- Awarded for: Recognition of efforts that have benefited the FVRF or its interests.
- Country: Sweden
- Presented by: Swedish Air Force Volunteers Association
- Eligibility: Swedish and foreign personnel
- Status: Currently awarded
- Established: 1986
- First award: 24–25 January 1987
- Ribbon bar

= Swedish Air Force Volunteers Association Merit Badge =

The Swedish Air Force Volunteers Association Merit Badge (Flygvapenföreningarnas riksförbunds förtjänsttecken or Flygvapenfrivilligas förtjänsttecken, FVRFGFt) is a Swedish merit badge established in 1986 by the Swedish Air Force Volunteers Association (FVRF). Its awarded in recognition of efforts that have benefited the FVRF or its interests.

==History==
The Swedish Air Force Volunteers Association Merit Badge was established in 1986. The merit badge was awarded for the first time at FVRF's 25th anniversary at the meeting in Linköping on 24–25 January 1987 by the chairman Gunnar Löfström.

==Appearance==

===Badge===
The badge is of the 8th size and oval in shape.

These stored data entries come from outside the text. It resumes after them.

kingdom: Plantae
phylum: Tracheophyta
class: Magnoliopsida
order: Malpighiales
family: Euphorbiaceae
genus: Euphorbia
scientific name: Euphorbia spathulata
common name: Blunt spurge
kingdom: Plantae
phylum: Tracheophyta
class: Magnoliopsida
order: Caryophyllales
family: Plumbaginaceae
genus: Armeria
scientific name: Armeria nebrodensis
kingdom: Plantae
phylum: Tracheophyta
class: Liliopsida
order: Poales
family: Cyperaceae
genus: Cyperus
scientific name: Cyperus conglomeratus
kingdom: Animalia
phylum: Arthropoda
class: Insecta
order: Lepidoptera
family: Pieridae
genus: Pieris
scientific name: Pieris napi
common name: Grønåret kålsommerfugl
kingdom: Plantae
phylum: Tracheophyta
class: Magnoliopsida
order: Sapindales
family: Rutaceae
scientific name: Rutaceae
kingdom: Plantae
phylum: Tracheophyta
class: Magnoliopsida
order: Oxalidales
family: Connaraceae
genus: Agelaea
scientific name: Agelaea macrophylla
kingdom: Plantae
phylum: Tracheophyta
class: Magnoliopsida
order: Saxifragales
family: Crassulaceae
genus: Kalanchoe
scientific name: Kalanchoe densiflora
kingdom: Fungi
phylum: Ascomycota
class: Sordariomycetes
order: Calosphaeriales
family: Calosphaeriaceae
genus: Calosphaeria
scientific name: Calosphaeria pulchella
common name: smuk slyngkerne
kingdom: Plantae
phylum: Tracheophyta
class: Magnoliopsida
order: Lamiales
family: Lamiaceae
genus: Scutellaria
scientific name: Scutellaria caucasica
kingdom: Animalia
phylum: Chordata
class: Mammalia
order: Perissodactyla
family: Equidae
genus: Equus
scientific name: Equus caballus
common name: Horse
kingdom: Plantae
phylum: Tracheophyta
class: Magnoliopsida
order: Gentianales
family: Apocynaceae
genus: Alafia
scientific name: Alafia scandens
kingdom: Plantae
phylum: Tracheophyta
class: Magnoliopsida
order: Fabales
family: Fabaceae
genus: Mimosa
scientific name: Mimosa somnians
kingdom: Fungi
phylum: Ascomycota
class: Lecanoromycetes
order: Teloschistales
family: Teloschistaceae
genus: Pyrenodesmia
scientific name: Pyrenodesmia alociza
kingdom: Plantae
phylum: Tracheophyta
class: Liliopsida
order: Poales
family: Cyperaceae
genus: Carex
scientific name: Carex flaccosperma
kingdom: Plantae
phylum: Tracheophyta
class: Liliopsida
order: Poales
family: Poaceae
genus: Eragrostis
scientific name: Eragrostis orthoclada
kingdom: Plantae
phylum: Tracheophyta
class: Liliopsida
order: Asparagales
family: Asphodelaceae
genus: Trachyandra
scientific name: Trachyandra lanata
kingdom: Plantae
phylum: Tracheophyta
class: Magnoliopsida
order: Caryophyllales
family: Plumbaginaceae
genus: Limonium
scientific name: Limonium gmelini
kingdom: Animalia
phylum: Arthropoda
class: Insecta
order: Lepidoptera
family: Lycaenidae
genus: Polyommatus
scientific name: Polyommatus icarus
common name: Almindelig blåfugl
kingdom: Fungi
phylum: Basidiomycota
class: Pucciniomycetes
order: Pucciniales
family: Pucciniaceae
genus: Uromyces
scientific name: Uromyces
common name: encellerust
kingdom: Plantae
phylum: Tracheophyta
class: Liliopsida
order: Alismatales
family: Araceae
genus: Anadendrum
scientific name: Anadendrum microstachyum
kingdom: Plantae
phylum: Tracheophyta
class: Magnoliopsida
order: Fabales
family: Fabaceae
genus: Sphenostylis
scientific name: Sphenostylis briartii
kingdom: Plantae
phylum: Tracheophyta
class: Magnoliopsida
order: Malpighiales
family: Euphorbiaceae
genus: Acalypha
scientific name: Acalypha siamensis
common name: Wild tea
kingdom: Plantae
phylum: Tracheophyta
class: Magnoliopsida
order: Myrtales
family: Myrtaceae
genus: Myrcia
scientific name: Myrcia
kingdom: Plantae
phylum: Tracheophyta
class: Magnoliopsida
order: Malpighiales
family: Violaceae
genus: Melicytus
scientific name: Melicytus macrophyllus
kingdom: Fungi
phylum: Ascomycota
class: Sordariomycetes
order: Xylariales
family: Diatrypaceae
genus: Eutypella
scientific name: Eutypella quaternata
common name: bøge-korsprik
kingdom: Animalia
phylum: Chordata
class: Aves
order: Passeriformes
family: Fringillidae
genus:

The obverse shows a fire beacon and above it a winged propeller.

===Ribbon===
The ribbon is of red moiré pattern with a blue stripe on the middle.

==Criteria==
Has benefited FVRF interests for at least 3 years.

==Presenting==
The merit badge is awarded to Swedish or foreign citizens who have benefited the FVRF through personal efforts. The merit badge is usually awarded for at least 3 years of meritorious work within the voluntary defense area of activity or other meritorious contribution to the benefit of FVRF's activities. The merit badge can also be awarded to those who have previously received the Swedish Air Force Volunteers Association Medal of Merit. A maximum of 30 merit badges should be awarded annually. However, this number may be exceeded if there are special reasons. The right to make proposals regarding the awarding of a medal of merit belongs to a member of the medal committee and to the board of the affiliated union or association. Merit badges are usually awarded at regional/local meetings.